Rebecca had come almost to enjoy the pursuit of memory fancies, as she thought of them. Knowing earlier times forced her to deny her own earlier times. She had been required to believe so many things she now knew were nonsense. Myths and chimera, impulses of extremely childish behavior.
Rebecca suppressed a smile. Speaker did that to her often—a little nudge in the ribs from someone who knew you would appreciate it.
Joshua had gone back to his instruments. She saw that someone was reviewing the catalogue of food stores. The Rabbi watched this with his normal intensity. Others had rolled themselves into blankets and were sleeping on the cots in the darkened end of the chamber. Seeing all of this, Rebecca knew what her function must be.
Whatever else she might say about these inner conversations, there was no doubt that all of the pieces were connected—the past with this room, this room with her projections of consequences. And that was a great gift from the Bene Gesserit.
Rebecca looked at her own birth in a new light. It had embarked her on movement toward an unknown destiny. Fraught with unseen perils and joys. So they had come around a bend in the river and found attackers. The next bend might reveal a cataract or a stretch of peaceful beauty. And here lay the magical enticement of prescience, the lure to which Muad’Dib and his Tyrant son had succumbed.

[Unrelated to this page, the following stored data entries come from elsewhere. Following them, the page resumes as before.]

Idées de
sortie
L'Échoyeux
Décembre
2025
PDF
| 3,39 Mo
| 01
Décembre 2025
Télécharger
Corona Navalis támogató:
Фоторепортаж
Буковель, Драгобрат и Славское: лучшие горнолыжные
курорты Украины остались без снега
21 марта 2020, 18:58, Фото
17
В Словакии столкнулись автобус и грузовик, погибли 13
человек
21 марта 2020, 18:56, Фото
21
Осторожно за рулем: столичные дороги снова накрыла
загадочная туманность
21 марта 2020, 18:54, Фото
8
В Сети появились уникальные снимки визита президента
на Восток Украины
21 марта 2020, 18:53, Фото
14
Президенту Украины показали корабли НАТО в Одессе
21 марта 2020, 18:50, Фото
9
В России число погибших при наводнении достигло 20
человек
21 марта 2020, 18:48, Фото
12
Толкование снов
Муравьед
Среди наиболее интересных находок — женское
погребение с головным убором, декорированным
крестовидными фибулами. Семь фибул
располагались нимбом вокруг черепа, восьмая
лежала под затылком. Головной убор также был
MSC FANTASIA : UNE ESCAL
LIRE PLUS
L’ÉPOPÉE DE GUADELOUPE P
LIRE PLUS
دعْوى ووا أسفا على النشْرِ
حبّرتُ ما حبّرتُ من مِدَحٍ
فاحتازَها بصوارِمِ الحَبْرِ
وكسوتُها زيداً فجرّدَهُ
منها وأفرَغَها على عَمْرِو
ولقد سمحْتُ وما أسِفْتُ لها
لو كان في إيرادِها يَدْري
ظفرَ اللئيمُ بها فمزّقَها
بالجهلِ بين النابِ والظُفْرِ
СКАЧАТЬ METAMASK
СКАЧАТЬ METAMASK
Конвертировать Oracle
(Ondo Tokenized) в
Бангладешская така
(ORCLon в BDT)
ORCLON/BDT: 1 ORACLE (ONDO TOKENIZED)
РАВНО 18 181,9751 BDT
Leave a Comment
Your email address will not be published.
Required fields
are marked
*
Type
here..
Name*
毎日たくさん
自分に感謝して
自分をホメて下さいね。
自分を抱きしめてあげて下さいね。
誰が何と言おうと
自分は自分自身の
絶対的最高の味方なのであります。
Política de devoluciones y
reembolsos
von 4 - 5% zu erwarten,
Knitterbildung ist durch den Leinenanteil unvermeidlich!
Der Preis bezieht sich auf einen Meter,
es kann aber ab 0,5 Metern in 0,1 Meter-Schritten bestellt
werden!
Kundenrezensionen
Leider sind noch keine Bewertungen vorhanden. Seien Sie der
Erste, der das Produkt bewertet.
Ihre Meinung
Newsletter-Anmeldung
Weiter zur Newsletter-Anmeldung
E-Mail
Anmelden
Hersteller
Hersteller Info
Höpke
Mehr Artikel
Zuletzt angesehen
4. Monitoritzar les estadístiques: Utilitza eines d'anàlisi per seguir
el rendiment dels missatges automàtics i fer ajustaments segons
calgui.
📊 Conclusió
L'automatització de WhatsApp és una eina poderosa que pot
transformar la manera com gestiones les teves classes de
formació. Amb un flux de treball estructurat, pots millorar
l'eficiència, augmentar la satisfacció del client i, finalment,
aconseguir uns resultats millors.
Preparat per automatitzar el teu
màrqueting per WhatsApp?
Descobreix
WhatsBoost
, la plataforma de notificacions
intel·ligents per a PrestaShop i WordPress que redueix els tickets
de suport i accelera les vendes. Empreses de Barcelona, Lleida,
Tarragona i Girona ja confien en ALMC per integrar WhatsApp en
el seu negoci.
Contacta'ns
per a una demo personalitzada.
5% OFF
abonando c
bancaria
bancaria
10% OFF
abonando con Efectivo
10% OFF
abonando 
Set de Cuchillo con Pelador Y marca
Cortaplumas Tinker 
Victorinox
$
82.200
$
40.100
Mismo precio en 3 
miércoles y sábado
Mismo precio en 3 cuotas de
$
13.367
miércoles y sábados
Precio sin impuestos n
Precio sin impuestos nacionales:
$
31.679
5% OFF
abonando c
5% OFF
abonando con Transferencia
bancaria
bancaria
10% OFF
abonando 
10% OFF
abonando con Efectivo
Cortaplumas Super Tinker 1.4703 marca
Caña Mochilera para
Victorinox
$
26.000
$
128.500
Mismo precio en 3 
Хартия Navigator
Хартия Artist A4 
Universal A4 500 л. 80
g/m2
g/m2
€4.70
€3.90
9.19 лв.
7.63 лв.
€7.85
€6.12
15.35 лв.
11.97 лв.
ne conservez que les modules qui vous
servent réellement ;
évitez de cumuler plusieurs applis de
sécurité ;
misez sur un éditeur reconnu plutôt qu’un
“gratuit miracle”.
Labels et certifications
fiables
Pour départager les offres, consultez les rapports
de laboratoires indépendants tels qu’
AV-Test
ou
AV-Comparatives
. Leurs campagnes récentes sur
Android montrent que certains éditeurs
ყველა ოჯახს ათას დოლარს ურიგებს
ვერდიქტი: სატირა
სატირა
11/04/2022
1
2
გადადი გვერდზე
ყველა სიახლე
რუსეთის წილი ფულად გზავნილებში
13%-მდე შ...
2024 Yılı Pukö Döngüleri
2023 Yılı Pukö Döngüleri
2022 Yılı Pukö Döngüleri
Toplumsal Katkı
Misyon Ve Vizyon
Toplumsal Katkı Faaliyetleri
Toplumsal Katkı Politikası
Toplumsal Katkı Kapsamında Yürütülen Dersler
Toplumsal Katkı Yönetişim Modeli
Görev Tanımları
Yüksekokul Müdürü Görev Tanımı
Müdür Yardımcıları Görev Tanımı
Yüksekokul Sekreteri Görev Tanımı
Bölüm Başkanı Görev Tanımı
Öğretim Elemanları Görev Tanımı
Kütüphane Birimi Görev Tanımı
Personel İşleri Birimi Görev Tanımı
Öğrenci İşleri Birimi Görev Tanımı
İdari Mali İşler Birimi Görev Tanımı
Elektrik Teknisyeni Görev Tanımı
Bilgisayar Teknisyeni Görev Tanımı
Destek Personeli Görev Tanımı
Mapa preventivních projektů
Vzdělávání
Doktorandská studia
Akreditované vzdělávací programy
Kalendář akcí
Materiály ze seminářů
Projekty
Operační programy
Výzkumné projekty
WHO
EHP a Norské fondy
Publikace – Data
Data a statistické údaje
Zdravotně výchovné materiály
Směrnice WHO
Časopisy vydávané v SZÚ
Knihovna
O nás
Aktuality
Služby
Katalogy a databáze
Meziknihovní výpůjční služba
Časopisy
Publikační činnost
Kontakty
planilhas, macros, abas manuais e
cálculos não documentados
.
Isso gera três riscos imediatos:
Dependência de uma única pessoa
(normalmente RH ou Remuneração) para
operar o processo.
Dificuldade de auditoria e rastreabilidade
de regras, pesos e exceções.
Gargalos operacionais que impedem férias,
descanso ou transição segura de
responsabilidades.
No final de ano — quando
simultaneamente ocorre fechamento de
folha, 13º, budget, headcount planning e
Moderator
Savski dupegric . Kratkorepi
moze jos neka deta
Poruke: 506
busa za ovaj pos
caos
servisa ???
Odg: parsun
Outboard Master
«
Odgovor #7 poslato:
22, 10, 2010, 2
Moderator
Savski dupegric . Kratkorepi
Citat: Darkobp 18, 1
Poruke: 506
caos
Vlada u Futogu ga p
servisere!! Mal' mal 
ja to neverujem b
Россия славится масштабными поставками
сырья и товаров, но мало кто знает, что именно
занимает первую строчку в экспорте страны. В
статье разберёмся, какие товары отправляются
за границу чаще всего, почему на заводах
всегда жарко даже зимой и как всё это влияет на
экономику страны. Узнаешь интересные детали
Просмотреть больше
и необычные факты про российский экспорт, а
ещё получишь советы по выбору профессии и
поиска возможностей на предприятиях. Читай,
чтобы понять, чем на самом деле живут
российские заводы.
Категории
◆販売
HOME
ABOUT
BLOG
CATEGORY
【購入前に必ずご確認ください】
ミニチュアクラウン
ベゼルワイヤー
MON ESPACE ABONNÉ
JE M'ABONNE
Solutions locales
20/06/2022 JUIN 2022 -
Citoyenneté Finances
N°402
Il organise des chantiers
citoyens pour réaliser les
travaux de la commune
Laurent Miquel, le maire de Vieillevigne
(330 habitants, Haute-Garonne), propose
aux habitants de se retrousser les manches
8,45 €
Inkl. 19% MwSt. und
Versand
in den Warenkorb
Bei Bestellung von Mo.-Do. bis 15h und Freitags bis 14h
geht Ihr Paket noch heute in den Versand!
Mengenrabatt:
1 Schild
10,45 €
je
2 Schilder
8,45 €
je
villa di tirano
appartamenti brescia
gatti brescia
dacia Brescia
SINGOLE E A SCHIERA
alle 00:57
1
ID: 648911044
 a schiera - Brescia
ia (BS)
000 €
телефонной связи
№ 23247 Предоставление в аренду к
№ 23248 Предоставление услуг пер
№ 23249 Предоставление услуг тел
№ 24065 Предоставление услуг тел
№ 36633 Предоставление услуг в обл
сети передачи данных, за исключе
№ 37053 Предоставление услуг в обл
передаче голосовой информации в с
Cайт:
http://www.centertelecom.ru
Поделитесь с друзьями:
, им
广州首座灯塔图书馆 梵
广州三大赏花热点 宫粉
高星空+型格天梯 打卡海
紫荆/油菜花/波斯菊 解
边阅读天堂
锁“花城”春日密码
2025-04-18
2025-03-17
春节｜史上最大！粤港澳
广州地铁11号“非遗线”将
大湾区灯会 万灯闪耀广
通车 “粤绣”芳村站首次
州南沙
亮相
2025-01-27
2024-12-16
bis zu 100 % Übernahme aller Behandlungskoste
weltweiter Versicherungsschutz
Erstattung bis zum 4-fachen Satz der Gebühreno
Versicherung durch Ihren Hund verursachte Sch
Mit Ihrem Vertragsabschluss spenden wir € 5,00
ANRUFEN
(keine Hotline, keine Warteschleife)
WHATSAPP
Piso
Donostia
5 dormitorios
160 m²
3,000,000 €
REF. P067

Abruptly, she saw that this must have been Muad’Dib’s travail. To whom had he muttered his prayers?
“Rebecca!” It was the Rabbi calling her.
She went to where he stood beside Joshua now, looking at the dark world outside of their chamber as it was revealed in the small projection above Joshua’s instruments.
“There is a storm coming,” the Rabbi said. “Joshua thinks it will make a cement of the ash pit.”
“That is good,” she said. “It is why we built here and left the cover off the pit when we entered.”
“But how do we get out?”
“We have tools for that,” she said. “And even without tools, there’s always our hands.”
A major concept guides the Missionaria Protectiva:
—THE CODA
To Duncan Idaho, life in the no-ship had taken on the air of a peculiar game since the advent of his vision and insights into Honored Matre behavior. Entry of Teg into the game was a deceptive move, not just the introduction of another player.